Exercise:
In the material below, the lines to repeat exactly run from the one containing "La revista Frisona" to the very last line, both included.

Records for the task:
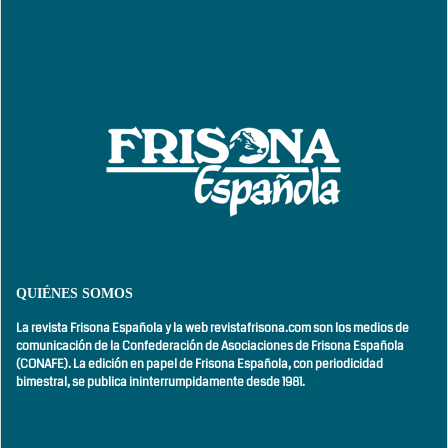
QUIÉNES SOMOS
La revista Frisona Española y la web revistafrisona.com son los medios de
comunicación de la Confederación de Asociaciones de Frisona Española
(CONAFE). La edición en papel de Frisona Española, con
periodicidad
bimestral,
se publica ininterrumpidamente desde 1981.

Response to the exercise:
La revista Frisona Española y la web revistafrisona.com son los medios de
comunicación de la Confederación de Asociaciones de Frisona Española
(CONAFE). La edición en papel de Frisona Española, con
periodicidad
bimestral,
se publica ininterrumpidamente desde 1981.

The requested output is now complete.